- About this exercise -
Write out every line of text from all the items below as a single numbered list, leaving out any blank lines.
[Opening Material to process section]
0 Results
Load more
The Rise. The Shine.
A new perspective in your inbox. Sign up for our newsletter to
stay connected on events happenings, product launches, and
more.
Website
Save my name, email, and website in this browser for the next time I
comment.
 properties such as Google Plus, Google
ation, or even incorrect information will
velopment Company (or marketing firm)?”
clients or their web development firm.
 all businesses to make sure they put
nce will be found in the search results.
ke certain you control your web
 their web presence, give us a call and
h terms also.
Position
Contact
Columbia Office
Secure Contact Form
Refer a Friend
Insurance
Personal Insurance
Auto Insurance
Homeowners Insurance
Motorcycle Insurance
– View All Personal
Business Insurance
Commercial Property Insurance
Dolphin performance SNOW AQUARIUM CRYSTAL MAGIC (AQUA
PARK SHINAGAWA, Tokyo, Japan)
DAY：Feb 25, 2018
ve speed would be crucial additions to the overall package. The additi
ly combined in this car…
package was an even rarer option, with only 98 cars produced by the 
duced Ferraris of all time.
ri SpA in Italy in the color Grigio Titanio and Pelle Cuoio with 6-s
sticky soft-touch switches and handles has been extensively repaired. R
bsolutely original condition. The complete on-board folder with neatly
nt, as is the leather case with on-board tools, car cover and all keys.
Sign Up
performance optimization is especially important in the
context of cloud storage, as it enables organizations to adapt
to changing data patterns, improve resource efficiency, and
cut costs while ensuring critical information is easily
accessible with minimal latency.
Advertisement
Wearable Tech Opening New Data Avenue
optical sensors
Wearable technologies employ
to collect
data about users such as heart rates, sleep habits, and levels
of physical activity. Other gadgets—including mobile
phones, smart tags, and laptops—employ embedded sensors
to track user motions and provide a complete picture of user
[Closing Material to process section]
- Result of the task -
1. 0 Results
2. Load more
3. The Rise. The Shine.
4. A new perspective in your inbox. Sign up for our newsletter to
5. stay connected on events happenings, product launches, and
6. more.
7. Website
8. Save my name, email, and website in this browser for the next time I
9. comment.
10.  properties such as Google Plus, Google
11. ation, or even incorrect information will
12. velopment Company (or marketing firm)?”
13. clients or their web development firm.
14.  all businesses to make sure they put
15. nce will be found in the search results.
16. ke certain you control your web
17.  their web presence, give us a call and
18. h terms also.
19. Position
20. Contact
21. Columbia Office
22. Secure Contact Form
23. Refer a Friend
24. Insurance
25. Personal Insurance
26. Auto Insurance
27. Homeowners Insurance
28. Motorcycle Insurance
29. – View All Personal
30. Business Insurance
31. Commercial Property Insurance
32. Dolphin performance SNOW AQUARIUM CRYSTAL MAGIC (AQUA
33. PARK SHINAGAWA, Tokyo, Japan)
34. DAY：Feb 25, 2018
35. ve speed would be crucial additions to the overall package. The additi
36. ly combined in this car…
37. package was an even rarer option, with only 98 cars produced by the 
38. duced Ferraris of all time.
39. ri SpA in Italy in the color Grigio Titanio and Pelle Cuoio with 6-s
40. sticky soft-touch switches and handles has been extensively repaired. R
41. bsolutely original condition. The complete on-board folder with neatly
42. nt, as is the leather case with on-board tools, car cover and all keys.
43. Sign Up
44. performance optimization is especially important in the
45. context of cloud storage, as it enables organizations to adapt
46. to changing data patterns, improve resource efficiency, and
47. cut costs while ensuring critical information is easily
48. accessible with minimal latency.
49. Advertisement
50. Wearable Tech Opening New Data Avenue
51. optical sensors
52. Wearable technologies employ
53. to collect
54. data about users such as heart rates, sleep habits, and levels
55. of physical activity. Other gadgets—including mobile
56. phones, smart tags, and laptops—employ embedded sensors
57. to track user motions and provide a complete picture of user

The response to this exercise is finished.